We launch a series of product enhancements to make Book Search more useful and easier to use. First, we expand access to the public domain works we’ve scanned by adding a download a PDF button to all out-of-copyright books. A few months later, we release a new browsing interface that makes it easier to browse and navigate Book Search. The new interface is also accompanied by new About this Book pages which use Google algorithms to populate pages with rich related content on a book -- initially, related books, selected pages and references from scholarly works.
In the fall, four new libraries join the Library Project: the University of California, University Complutense of Madrid, the University of Wisconsin- Madison and the University of Virginia.
Using the new UI as a launching point, we experiment with new ways for people to interact with books.
- Places in this Book: A mashup with Maps lets people browse books by locations mentioned in the text (later, we release an experimental KML layer for Google Earth that does the reverse -- the user picks a location, and we map books to it).
- Popular Passages: We create a new way to navigate between books, tracking the use of a single passage through a collection of books.
- My Library: We help people harness the power of Google search within their own personal book collections.

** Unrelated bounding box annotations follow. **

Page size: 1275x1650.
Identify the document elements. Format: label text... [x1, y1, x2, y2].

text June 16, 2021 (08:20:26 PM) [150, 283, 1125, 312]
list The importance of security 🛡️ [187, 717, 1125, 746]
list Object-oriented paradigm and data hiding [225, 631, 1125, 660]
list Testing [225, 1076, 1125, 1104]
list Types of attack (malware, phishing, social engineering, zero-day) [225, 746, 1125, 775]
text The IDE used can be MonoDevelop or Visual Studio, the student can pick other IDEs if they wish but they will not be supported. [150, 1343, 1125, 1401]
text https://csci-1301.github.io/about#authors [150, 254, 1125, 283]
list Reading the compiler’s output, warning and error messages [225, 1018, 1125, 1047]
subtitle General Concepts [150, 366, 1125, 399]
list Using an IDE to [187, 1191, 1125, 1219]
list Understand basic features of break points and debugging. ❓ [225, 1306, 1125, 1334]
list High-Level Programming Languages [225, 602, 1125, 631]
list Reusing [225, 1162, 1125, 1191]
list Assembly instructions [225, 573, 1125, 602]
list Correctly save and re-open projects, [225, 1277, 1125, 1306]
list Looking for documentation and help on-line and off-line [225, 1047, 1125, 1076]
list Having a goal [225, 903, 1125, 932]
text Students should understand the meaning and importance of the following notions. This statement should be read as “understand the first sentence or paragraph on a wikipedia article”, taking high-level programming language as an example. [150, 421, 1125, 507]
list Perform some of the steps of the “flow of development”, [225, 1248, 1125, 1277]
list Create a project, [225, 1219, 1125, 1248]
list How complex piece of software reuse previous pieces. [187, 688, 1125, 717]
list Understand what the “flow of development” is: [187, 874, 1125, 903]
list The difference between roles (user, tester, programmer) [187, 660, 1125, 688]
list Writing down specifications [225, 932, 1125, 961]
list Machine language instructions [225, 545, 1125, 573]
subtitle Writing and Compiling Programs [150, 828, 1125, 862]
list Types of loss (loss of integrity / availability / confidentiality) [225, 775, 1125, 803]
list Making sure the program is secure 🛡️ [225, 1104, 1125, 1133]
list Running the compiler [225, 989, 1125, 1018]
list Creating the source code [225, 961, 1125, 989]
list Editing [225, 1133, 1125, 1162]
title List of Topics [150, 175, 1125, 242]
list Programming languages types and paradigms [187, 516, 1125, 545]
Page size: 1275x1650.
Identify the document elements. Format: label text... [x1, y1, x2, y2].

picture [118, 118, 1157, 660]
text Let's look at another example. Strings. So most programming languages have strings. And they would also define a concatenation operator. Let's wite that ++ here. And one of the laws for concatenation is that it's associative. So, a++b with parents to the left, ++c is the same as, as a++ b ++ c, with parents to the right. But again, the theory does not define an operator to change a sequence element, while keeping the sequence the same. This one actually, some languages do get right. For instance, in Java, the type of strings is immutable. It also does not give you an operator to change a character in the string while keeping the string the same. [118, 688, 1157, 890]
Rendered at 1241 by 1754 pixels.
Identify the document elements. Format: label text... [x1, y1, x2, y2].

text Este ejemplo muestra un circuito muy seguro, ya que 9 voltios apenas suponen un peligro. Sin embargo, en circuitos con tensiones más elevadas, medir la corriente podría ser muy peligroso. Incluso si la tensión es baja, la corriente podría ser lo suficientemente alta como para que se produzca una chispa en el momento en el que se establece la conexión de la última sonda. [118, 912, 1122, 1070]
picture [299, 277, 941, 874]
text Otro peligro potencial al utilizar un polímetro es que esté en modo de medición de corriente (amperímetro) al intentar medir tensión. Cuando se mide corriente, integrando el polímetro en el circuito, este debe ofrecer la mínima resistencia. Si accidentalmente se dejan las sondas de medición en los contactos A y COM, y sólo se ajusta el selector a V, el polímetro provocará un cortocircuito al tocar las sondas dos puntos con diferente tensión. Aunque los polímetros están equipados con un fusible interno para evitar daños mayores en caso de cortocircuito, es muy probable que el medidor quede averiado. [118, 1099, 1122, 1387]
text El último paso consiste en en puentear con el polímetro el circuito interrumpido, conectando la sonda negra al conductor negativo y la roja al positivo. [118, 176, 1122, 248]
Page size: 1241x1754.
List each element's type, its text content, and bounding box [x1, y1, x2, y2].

Users begin to curate and share their personal libraries, reviews and ratings with others.
Marissa Mayer introduces Universal Search in the US, and Book Search becomes a more integrated part of the Google search experience.
In May, the Cantonal and University Library of Lausanne, and Ghent University Library join the Book Search program, adding a substantial amount of books in French, German, Flemish, Latin and other languages, and bringing the total number of European libraries partners to six.
In July, we add a “View plain text” link to all out-of-copyright books. T.V. Raman explains how this opens the book to adaptive technologies such as screen readers and Braille display, allowing visually impaired users to read these books just as easily as users with sight.
By December, the Book Search interface is available in over 35 languages, from Japanese to Czech to Finnish. Over 10,000 publishers and authors from 100+ countries are participating in the Book Search Partner Program. The Library Project expands to 28 partners, including seven international library partners: Oxford University (UK), University of Complutense of Madrid (Spain), the National Library of Catalonia (Spain), University Library of Lausanne (Switzerland), Ghent University (Belgium) and Keio University (Japan).